Contact-Free Grasp Stability Prediction with In-Hand Time-of-Flight Sensors
For robotic grasping, this method enables faster stability prediction without requiring physical contact, addressing a bottleneck in real-time grasp failure detection.
The paper proposes a contact-free grasp stability predictor using multi-zone time-of-flight sensors, achieving 86% accuracy on unseen objects while operating at 15 Hz, significantly faster than tactile-based methods.

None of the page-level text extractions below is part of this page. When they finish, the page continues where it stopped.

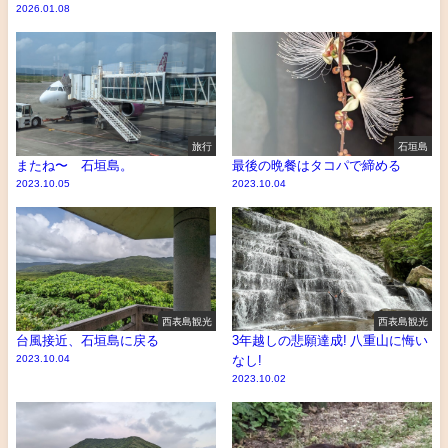
2026.01.08
旅行
石垣島
またね〜 石垣島。
最後の晩餐はタコパで締める
2023.10.05
2023.10.04
西表島観光
西表島観光
台風接近、石垣島に戻る
3年越しの悲願達成! 八重山に悔い
2023.10.04
なし!
2023.10.02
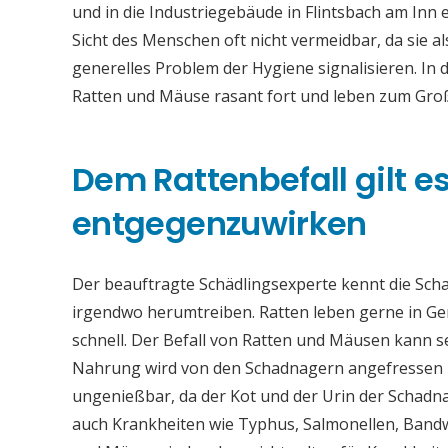
und in die Industriegebäude in Flintsbach am Inn
Sicht des Menschen oft nicht vermeidbar, da sie 
generelles Problem der Hygiene signalisieren. In 
Ratten und Mäuse rasant fort und leben zum Groß
Dem Rattenbefall gilt es 
entgegenzuwirken
Der beauftragte Schädlingsexperte kennt die Sch
irgendwo herumtreiben. Ratten leben gerne in Ge
schnell. Der Befall von Ratten und Mäusen kann 
Nahrung wird von den Schadnagern angefressen u
ungenießbar, da der Kot und der Urin der Schadna
auch Krankheiten wie Typhus, Salmonellen, Band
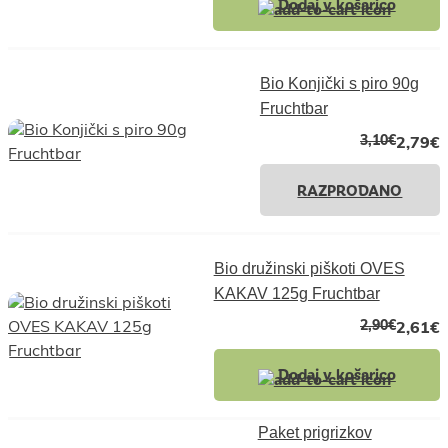
Dodaj v košarico
Bio Konjički s piro 90g
Fruchtbar
3,10
€
2,79
€
RAZPRODANO
Bio družinski piškoti OVES
KAKAV 125g Fruchtbar
2,90
€
2,61
€
Dodaj v košarico
Paket prigrizkov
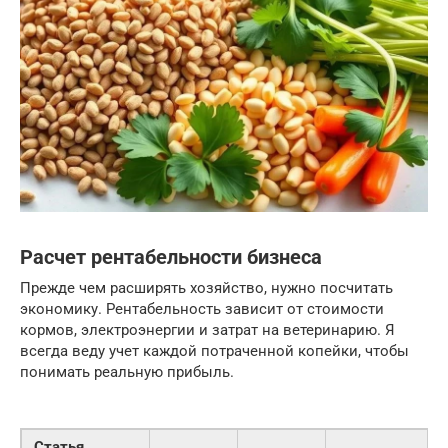
Расчет рентабельности бизнеса
Прежде чем расширять хозяйство, нужно посчитать
экономику. Рентабельность зависит от стоимости
кормов, электроэнергии и затрат на ветеринарию. Я
всегда веду учет каждой потраченной копейки, чтобы
понимать реальную прибыль.
Статья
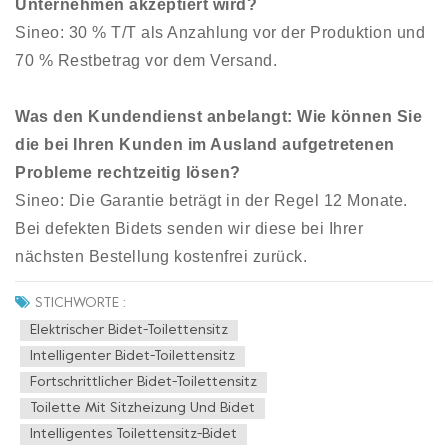
Unternehmen akzeptiert wird?
Sineo: 30 % T/T als Anzahlung vor der Produktion und
70 % Restbetrag vor dem Versand.
Was den Kundendienst anbelangt: Wie können Sie
die bei Ihren Kunden im Ausland aufgetretenen
Probleme rechtzeitig lösen?
Sineo: Die Garantie beträgt in der Regel 12 Monate.
Bei defekten Bidets senden wir diese bei Ihrer
nächsten Bestellung kostenfrei zurück.
STICHWORTE :
Elektrischer Bidet-Toilettensitz
Intelligenter Bidet-Toilettensitz
Fortschrittlicher Bidet-Toilettensitz
Toilette Mit Sitzheizung Und Bidet
Intelligentes Toilettensitz-Bidet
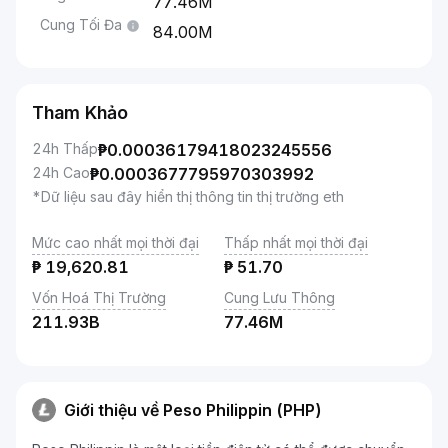
77.46M
Cung Tối Đa
84.00M
Tham Khảo
24h Thấp
₱
0.00036179418023245556
24h Cao
₱
0.0003677795970303992
*Dữ liệu sau đây hiển thị thông tin thị trường eth
Mức cao nhất mọi thời đại
Thấp nhất mọi thời đại
₱
19,620.81
₱
51.70
Vốn Hoá Thị Trường
Cung Lưu Thông
211.93B
77.46M
Giới thiệu về Peso Philippin (PHP)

Current approaches to grasp planning for robotics demonstrate high success rates, but degrade with noisy sensors and other factors. Previous works have proposed tactile-based grasp stability classifiers to detect failures, but these approaches rely on making contact and grasping the object to do so. We propose a contact-free grasp stability predictor using multi-zone time-of-flight sensors mounted in the distal links of a gripper. Our method, as it does not require grasping the object to make a prediction, significantly speeds up the stability classification process, cycling at 15 Hz. We collected over 2,500 real-world grasps across 15 objects to train a classifier. Additionally, we conducted grasp attempts over six additional unseen objects, three for validation and model selection, and three for model testing. Our approach demonstrated strong classification performance, with an accuracy of 85.5% on validation and 86.0% on test objects.